Parkinson's disease: Your comprehensive guide

There is a type of Parkinson's disease called juvenile Parkinson's disease; read more about it in this article. Parkinson's disease is one of the neurological conditions linked to ageing.

Juvenile Parkinson's disease: Your comprehensive guide

A subtype of Parkinson's disease, juvenile Parkinson's disease affects people between the ages of 21 and 40.

Even though the symptoms of juvenile Parkinson's disease and generalised Parkinson's disease may be similar, there are some differences between them in terms of when symptoms first appear.

Symptoms of juvenile Parkinson's disease

The following are some of the symptoms:

1. Motor symptoms

One of the distinctive and obvious signs of Parkinson's disease in general is the presence of motor symptoms, which include:

  • Resting tremor.
  • Slowed movement (Bradykinesia).
  • Muscle stiffness.
  • Balance disorders.
  • Muscular relaxation (Dystonia).

2. Non-motor symptoms

Since non-motor symptoms may manifest first, juvenile Parkinson's disease may be distinguished by these symptoms:

  • loss of sense of smell
  • constipation .
  • Rapid eye movement behavior disorder.
  • mood disorders like anxiety or depression.
  • Sleep problems.
  • Bladder problems.
  • Exhaustion and fatigue.
  • Increased saliva production.
  • Vision problems.

Causes of juvenile Parkinson's disease

Infections can have a variety of causes and risk factors, some of which are genetic, some of which are related to the environment, and sometimes a combination of the two.

The lack of dopamine in the brain cells is the common element among these causes.
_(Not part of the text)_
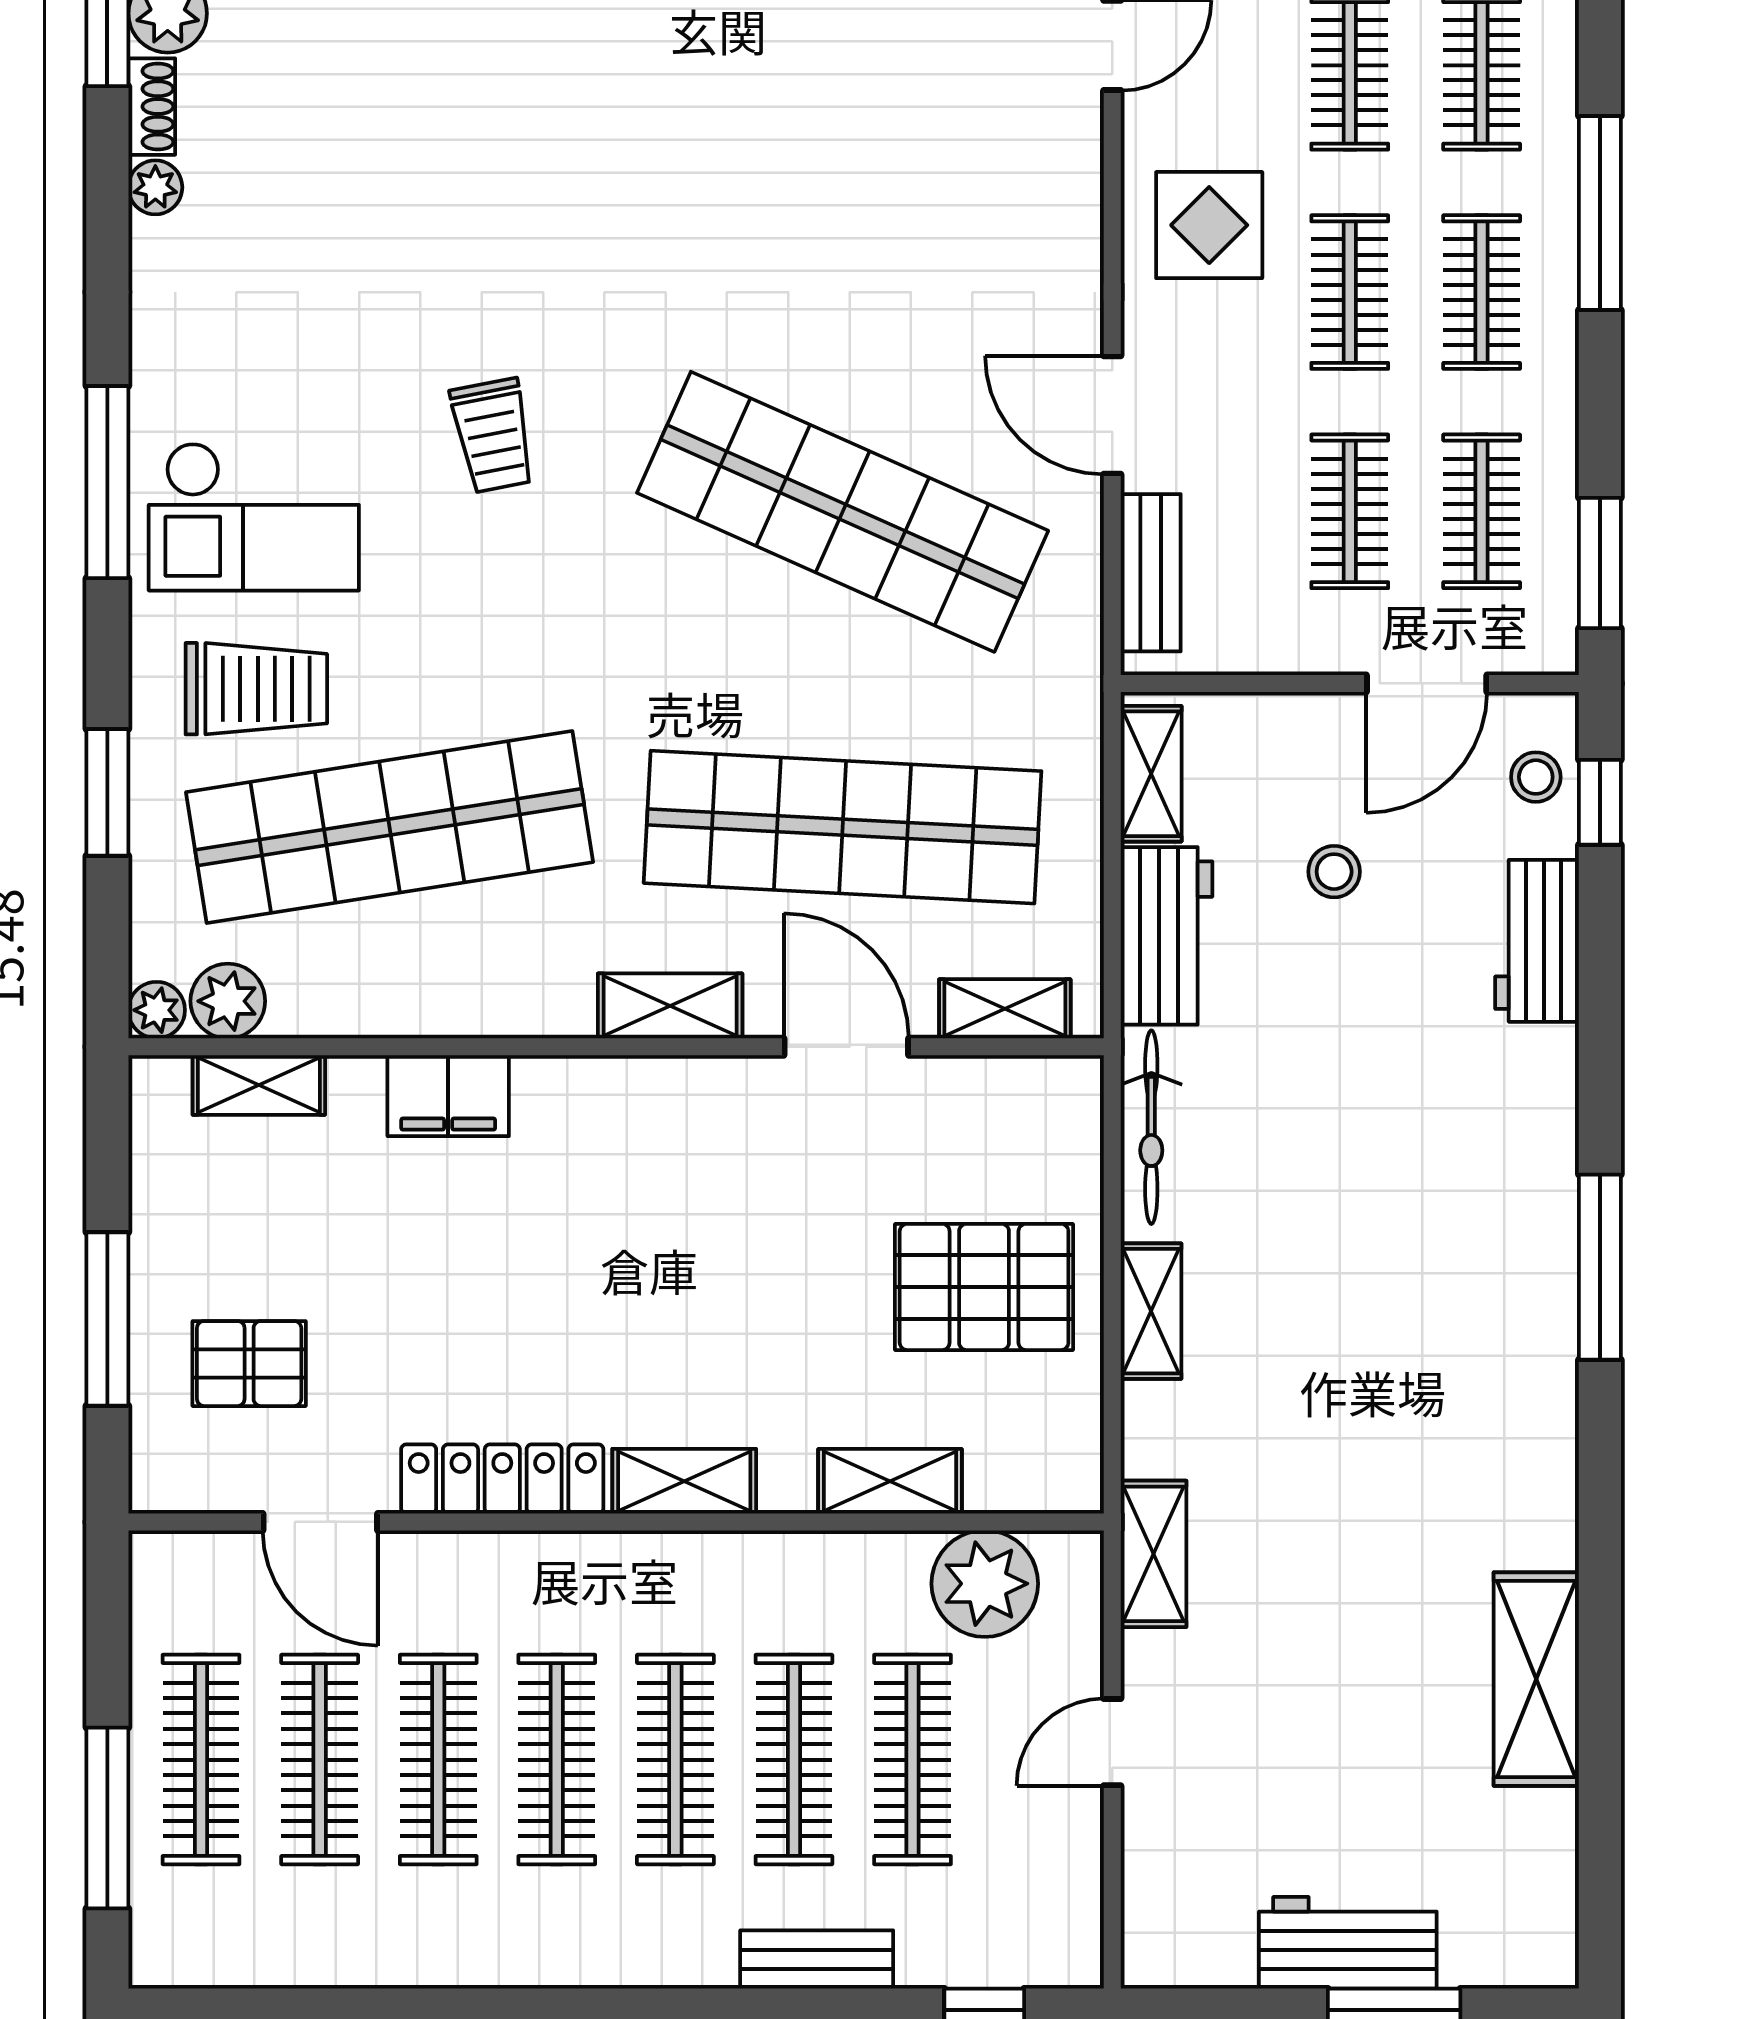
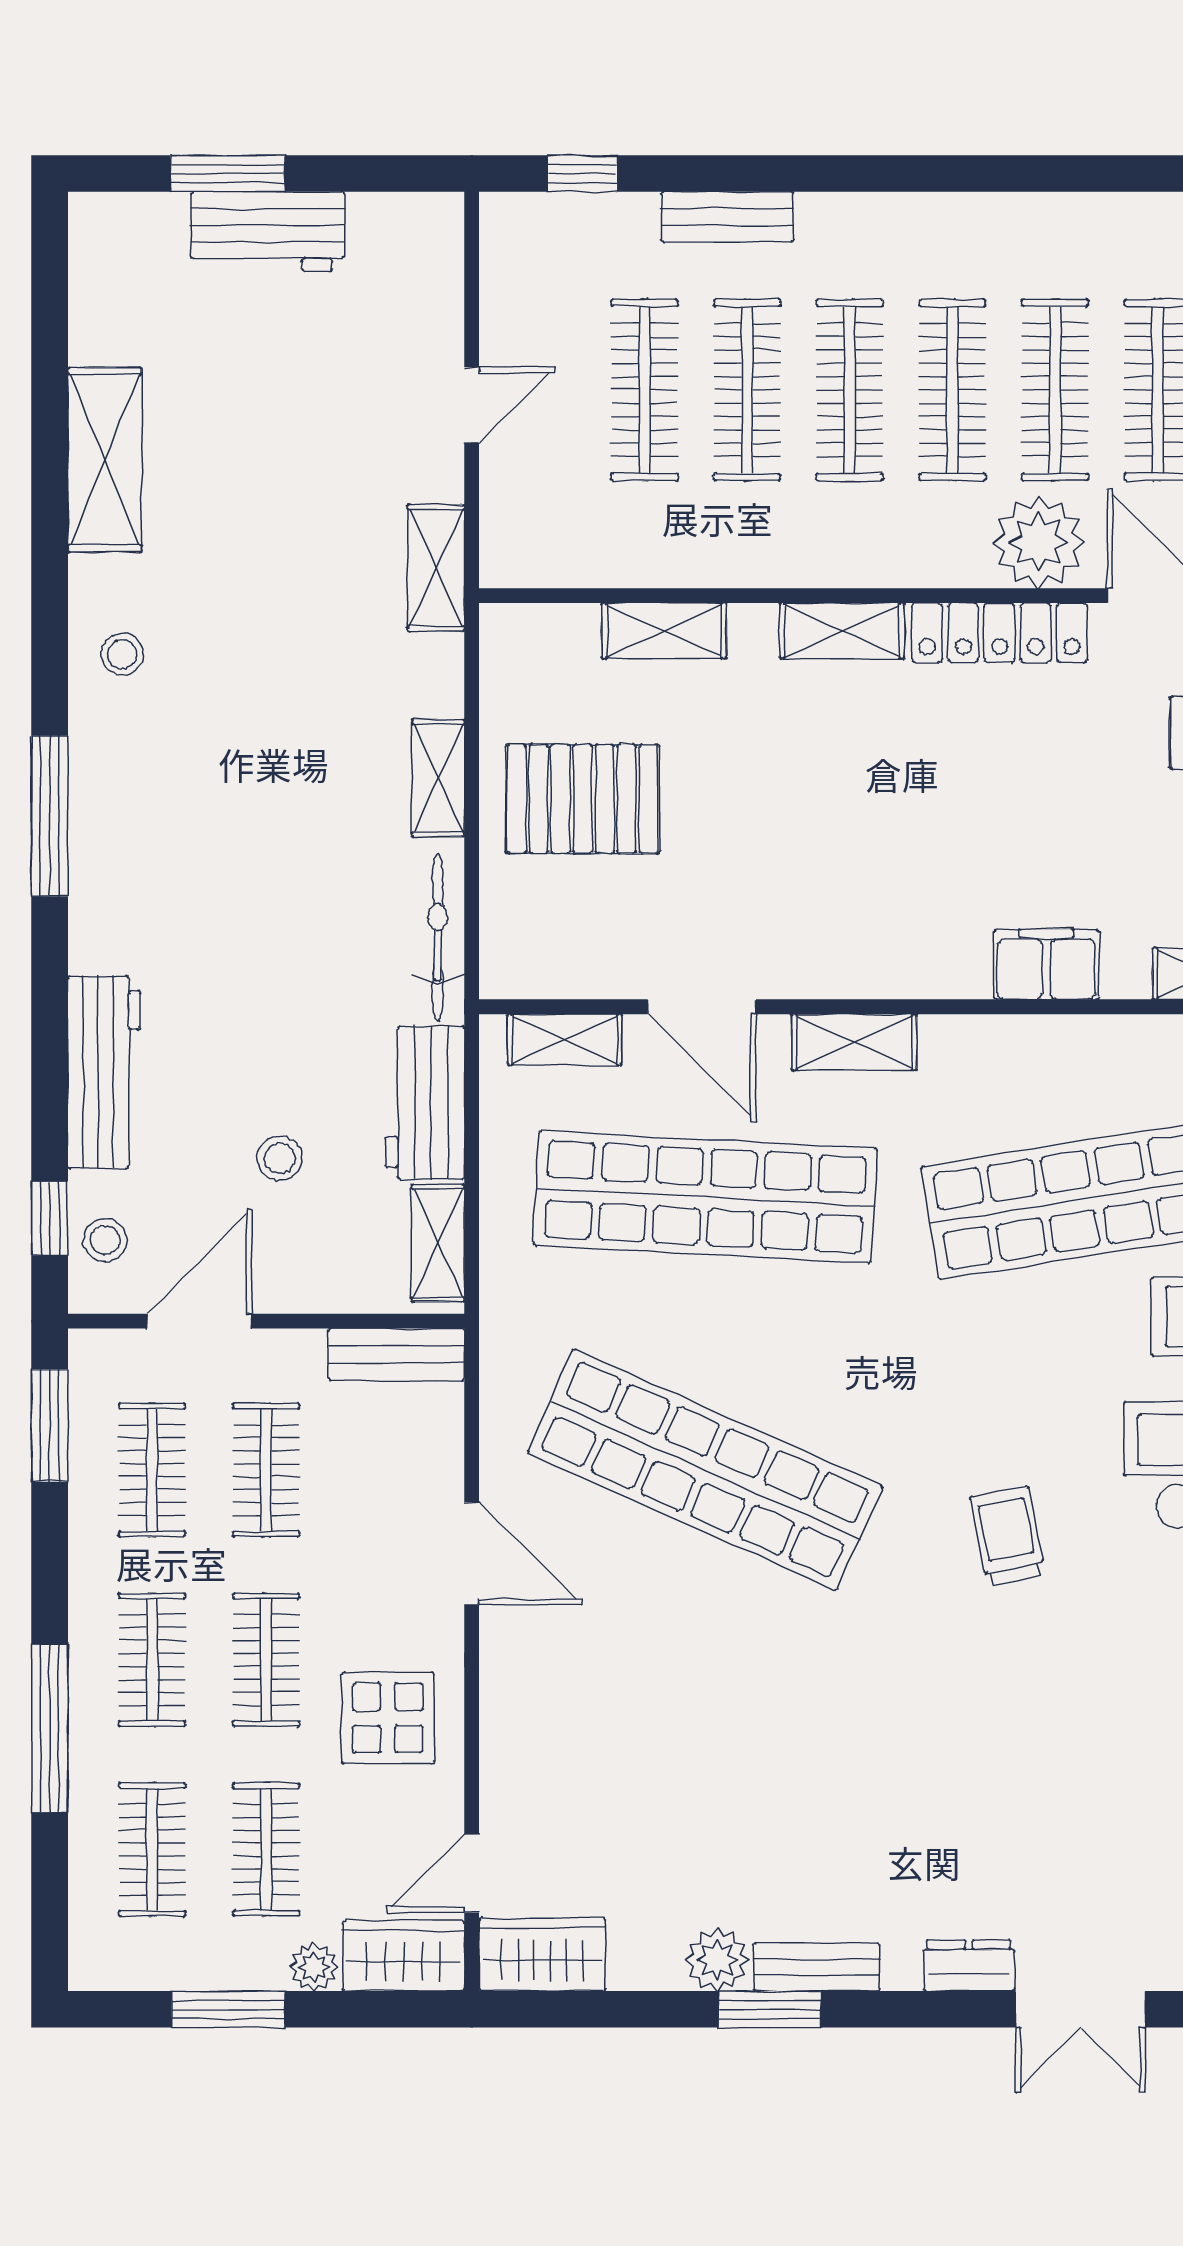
bench: (1151, 573) -> (396, 1354), moved, turned 90
workbench: (1537, 941) -> (104, 1072), width x1.37
stool: (1516, 1454) -> (122, 654), added
plant: (985, 1584) -> (1039, 542), moved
These are a few of the explanations:

  • Genetic mutations: In people under the age of 20, genetic mutations account for 65% of cases of Parkinson's disease.
  • Environmental factors, of which exposure to pesticides, fungicides, and herbicides is the most crucial.

Diagnosis of juvenile Parkinson's disease

The diagnosis of Parkinson's disease cannot be made with a specific exam or test.
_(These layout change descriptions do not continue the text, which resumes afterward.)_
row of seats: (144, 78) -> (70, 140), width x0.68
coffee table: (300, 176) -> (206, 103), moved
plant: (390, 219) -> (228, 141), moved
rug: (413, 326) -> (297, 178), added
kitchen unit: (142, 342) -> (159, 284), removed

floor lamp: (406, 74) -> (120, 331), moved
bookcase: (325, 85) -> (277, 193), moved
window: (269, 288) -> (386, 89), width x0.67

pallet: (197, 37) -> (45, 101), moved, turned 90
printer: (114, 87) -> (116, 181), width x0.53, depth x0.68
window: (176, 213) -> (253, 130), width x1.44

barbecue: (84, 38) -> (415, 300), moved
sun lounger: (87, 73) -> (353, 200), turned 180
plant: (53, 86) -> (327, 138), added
The patient's history and clinical examination play a significant role in the diagnosis, but a test called a (DaTscan) may aid in the process by imaging the patient's brain's dopamine system.

What separates Parkinson's disease in children from Parkinson's disease in adults?

Juvenile Parkinson's disease has some features that set it apart from its classic counterpart, such as:

  • The patient's relatives may include more than one person who has the illness, so the patient has a family history of it.
  • It advances more gradually than typical Parkinson's disease does.
  • Compared to dopaminergic medications, it has more serious side effects.

Treatment of juvenile Parkinson's disease

In addition to treating the disease's symptoms, particularly the motor ones, the goal of Parkinson's disease treatment is to halt the disease's progression.

Parkinson's disease is typically treated with medication, but there are also newer approaches to treating the condition, including surgery.

1. Pharmacotherapy:

Any of the following medications can be administered to the patient to increase dopamine levels in the brain and alleviate symptoms:

  • Levodopa .
  • Catechol-O-methyltransferase inhibitors.
  • Monoamine oxidase-B inhibitors.
  • inhibitors of the neurotransmitter acetylcholine's activity.

2. Surgical treatment:

Several surgical techniques, such as the following, may lessen symptoms:

Deep brain stimulation, which involves implanting electrodes deep inside brain cells, can help control scratching and lessen disease symptoms.

3. Modern Treatments:

There are modern and emerging methods for treating Parkinson's disease, but their effectiveness in treatment is not known, so they need more research and investigation. These are some of the treatments:

  • Cell-based therapy involves implanting dopamine-secreting embryonic neurons.
  • Immunotherapy involves either injecting the patient with a substance that prompts the immune system to produce anti—synuclein antibodies or directly injecting the patient with anti—synuclein antibodies.
  • By implanting a gene that produces the enzyme glutamic acid decarboxylase, which produces the neurotransmitter gamma-amino butyric acid (GABA), doctors are able to improve the function of the basal nuclei and alleviate disease symptoms.